Everyday I check out my various news feeds. I really try to drill down on whats the latest in motion picture exhibition. My feed is always filled with stories about bigger screens, some theater in Switzerland is putting in beds, new sound systems, yada yada yada. It ends up being all white noise, because everyone is moving to luxury, everyone seems to be moving to chicken tender and not many are focusing on how we got to this problematic moment in time.
There are a couple of warning shots fired that showed exhibition as an industry was going to have problems. The first being the expanding of the number of theaters a movie could get released into. On June 20 Jaws opened across North America on 464 screens. 409 theaters in the United States, the remainder in Canada. The studio combined this wider release pattern with the movie’s then even rarer national television marketing campaign yielding a release method virtually unheard-of at the time. Universal president Sid Sheinberg along with MCA Chairman Lew Wasserman reasoned that nationwide marketing costs would be spreadout at a more favorable rate per print relative to a slow, scaled release. Building on the movie’s success, the release was subsequently expanded on July 25 to nearly 700 theaters, and on August 15 to more than 950. This strategy continued until we reached a high water mark of 4200 theaters.

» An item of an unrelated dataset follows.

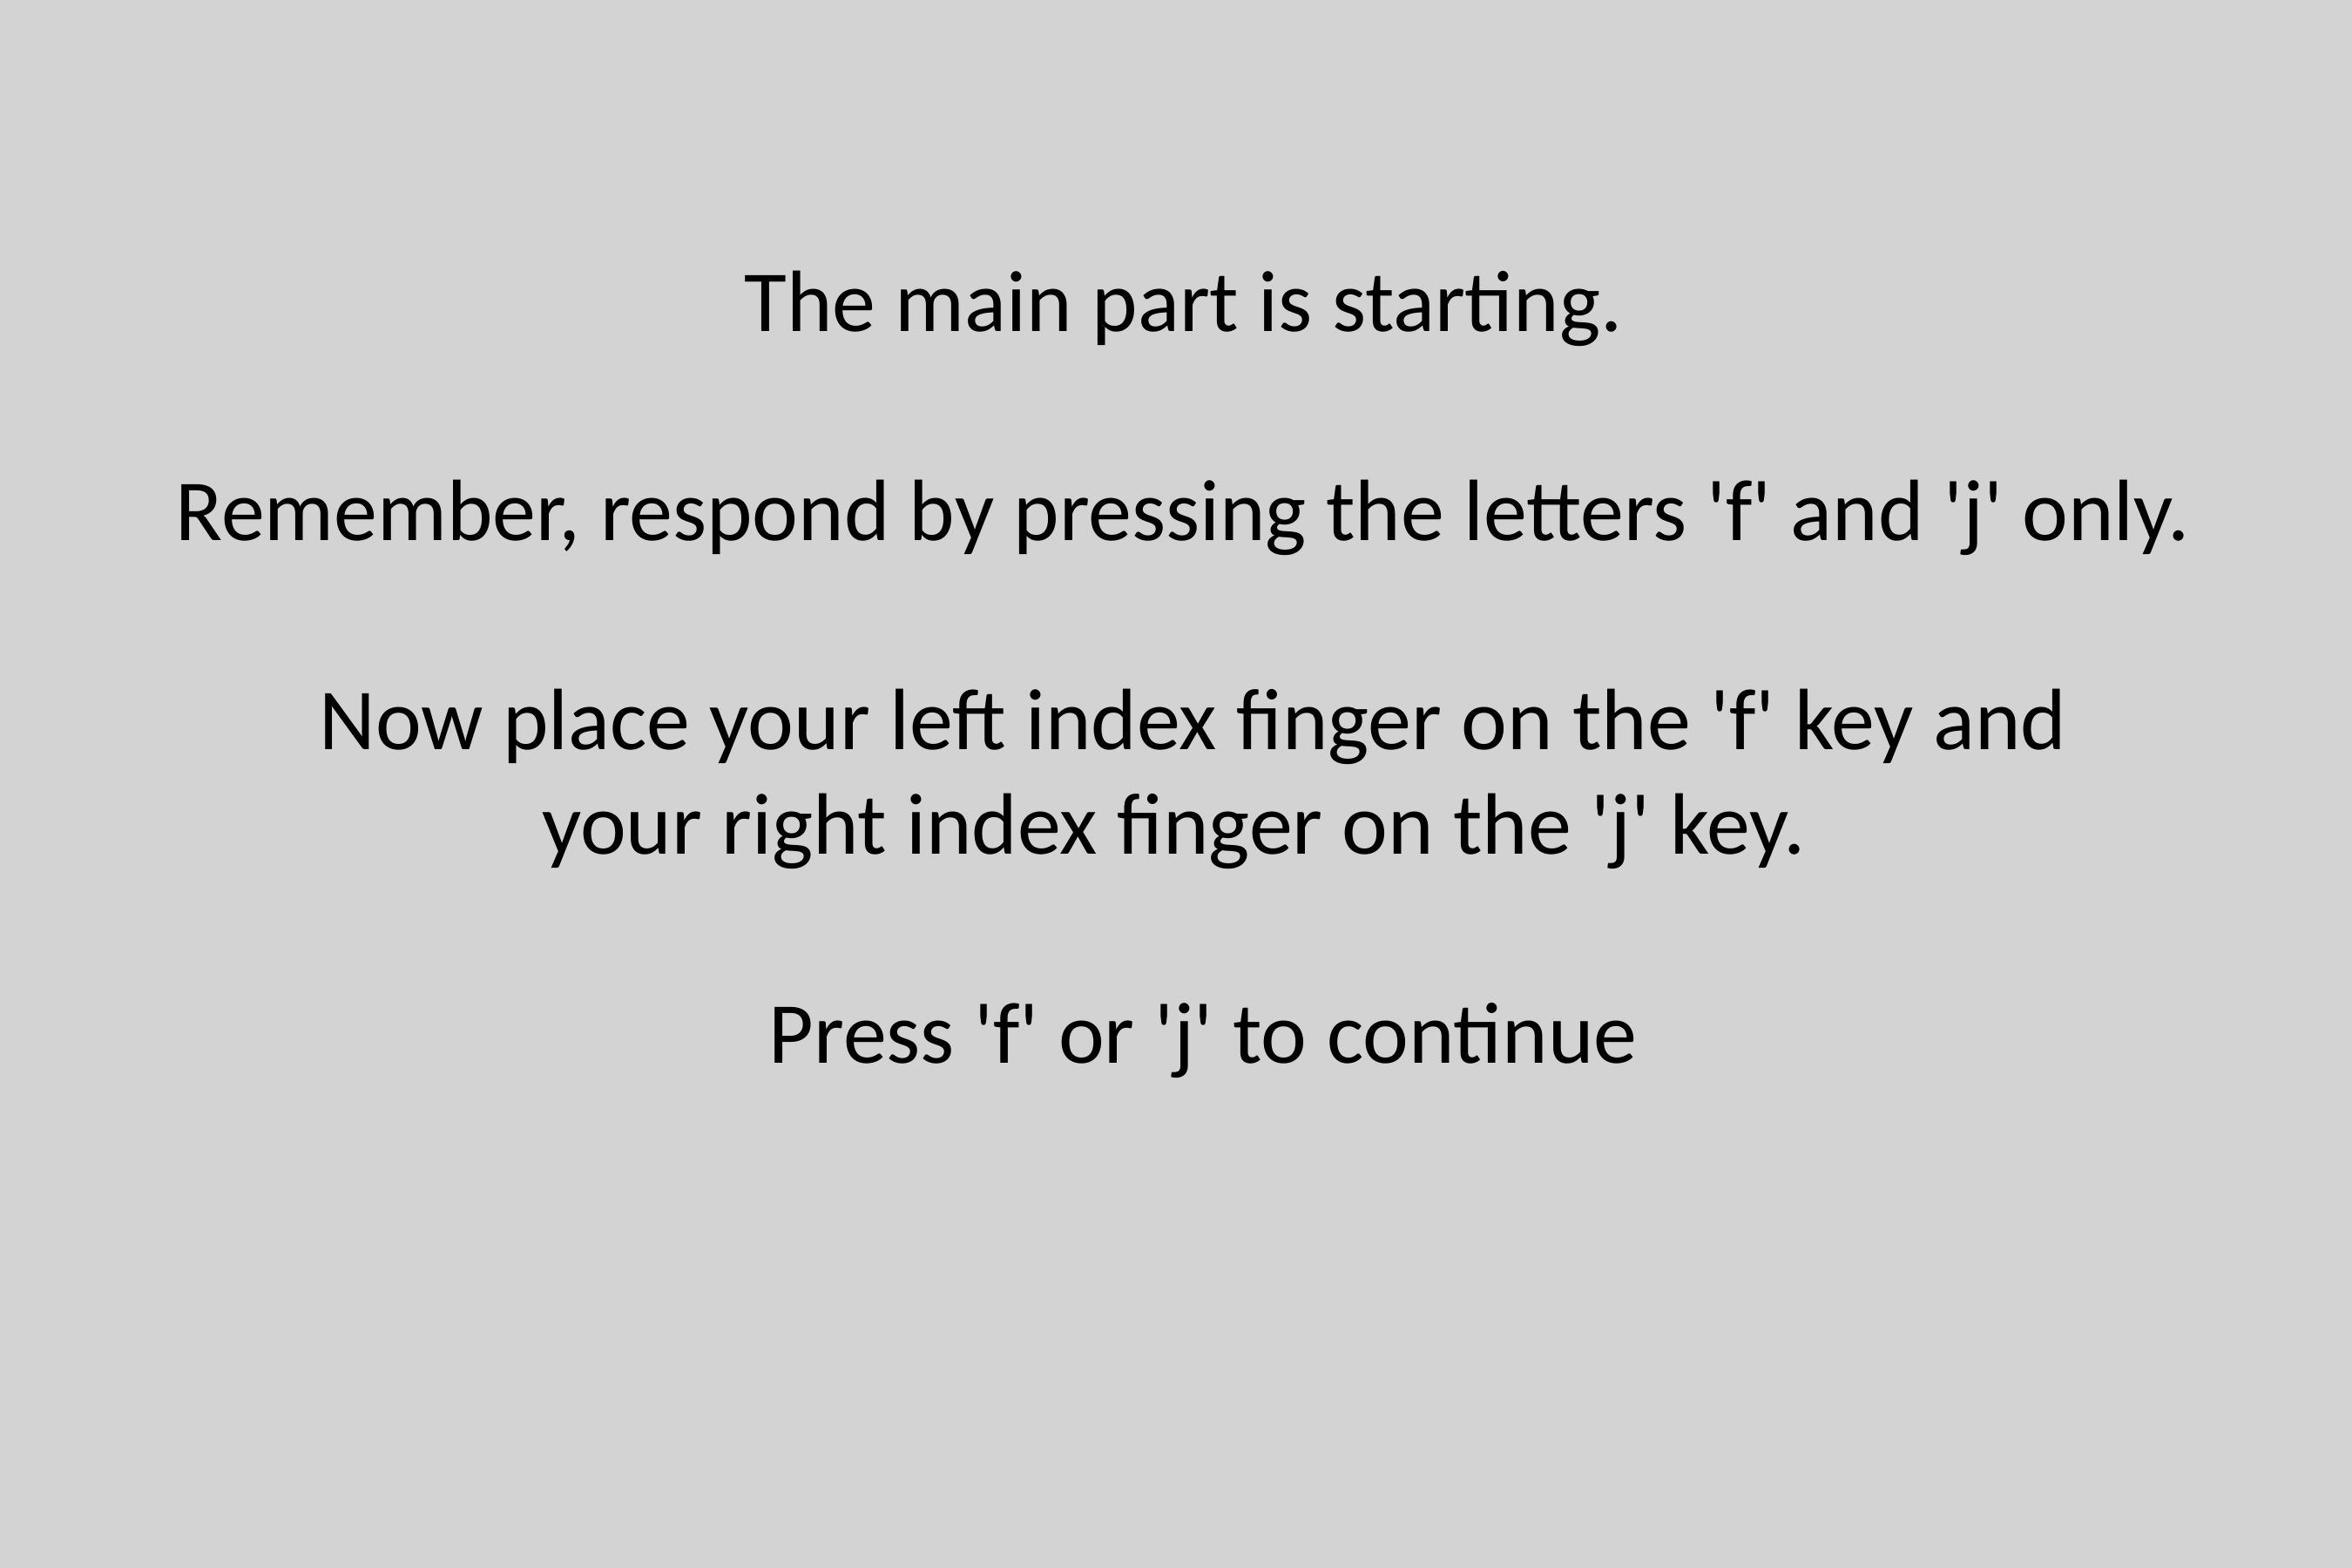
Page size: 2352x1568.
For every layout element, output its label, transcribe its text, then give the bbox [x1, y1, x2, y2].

text_box The main part is starting. Remember, respond by pressing the letters 'f' and 'j' only. Now place your left index finger on the 'f' key and your right index finger on the 'j' key. Press 'f' or 'j' to continue [112, 133, 2295, 1192]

Jaws earned during its first $7 million weekend and started turning a profit for the studio after two weeks. In just 78 days, Jaws overwhelmed The Godfather as the highest-grossing movie , it was the first movie to earn $100 million in American theatrical rentals. Its first release ultimately brought in $123.1 million in rentals. Theatrical re-releases in 1976 and 1979 added to its total rentals bringing it t $133.4 million.
Enter Star Wars
On May 25th, 1977 a small movie from 20th Century Fox and the creator of American Graffiti, George Lucas opened up in 32 theaters. Fox demanded that the movie get placed if theaters wanted to screen The Other Side of Midnight. Word of mouth hit and hit hard on this movies, and when it opened to wide release in June the movie blew away all box office records. Stars Wars expanded to 1,750 screens and stayed in theaters for over a year .
Now everyone started getting greedy…
Malls started expanding, and the real estate mavens saw the lines in front of downtown theaters and said “I want that” the circuits expanded on the back of sweetheart rent deals and large amounts of tenant improvement money. Circuits started consolidating. These circuits were run by clever men who had no idea what kind of deck of cards they were building. They were smart, creative, driven and unfortunately terribly corporate. The era of the movie showman started to gasp for air as the industry shifted to mall based theaters.
Now something had awoken in the dark hearts of Hollywood. Agents who had been in existence since the 1930’s, middle men who did not really produce anything, wanted to get their piece of the new movie economy. In the era of Michael Ovitz and the rise of the Creative Artist Agency, the concept of movie packaging was perfected.
The first thing that you have to realize is that agents work on percentages, silly percentages. If a star makes more, well they make more. If a movie is put together based on their putting together talent elements that they have control of, well they get to charge another percentage and charge a packaging fee. In the early 1960’s MCA’/UNIVERSAL’S fingers were slapped by doing similar things and were forced to disband their talent agency. Packaging has been brought to light as of late as a result of the dispute between the Writers Guild of America and the agencies.
Here is how packaging works. A studio or network is looking for a certain type of movie or TV show reaches out to one of the big six agencies and say. Hey we want a movie about aliens kidnapping the world’s most famous YouTube cat. These six agencies also known as Packaging Agencies , they control the best talent. The studios let these agencies know the concept of a proposed movie, along with the budget range, and asks each of these agencies to “bring them a tailor made movie”.
Although there are thousands of agents who claim to be part of the movie business there are only six agencies each that can (A) not only sell a movie script or get an A list actor in a role but also (B) create movie packages with talent they control and get the studios or someone else to pay for it. Neat trick eh.
Here are the agencies that are capable of doing this kind of package
APA (Agency for Performing Arts) / 3,400 Clients, 325 Agents
CAA (Creative Artist Agency) / 5,000 Clients, 1,500 Agents
ICM (International Creative Management) / 4,000 Clients, 450 Agents
PARADIGM AGENCY / 2,500 Clients, 350 Agents
UTA (United Talent Artists) / 3,000 Clients, 500 Agents
WME (William Morris Endeavor) / 3,000 Clients, 2,000 Agents
Higher budget mean bigger packaging percentage. Budgets are pushed higher, box office rental increases ….everyone except the agencies get hurt. You cannot cross the agencies because they control all the talent necessary to make movies, also they really don’t care about making good movies…they just want fees.
Of course there are other elements leading to the downfall of the exhibitor, but I think the wider release patterns, explosion of the circuits and the consolidation of packaging power by agencies lie at the core. What would ideal is reminding all the players of the rules of free enterprise, and an insistence of playing in a free and open economy.
But the exhibition industry, since the beginning has always struggled with this.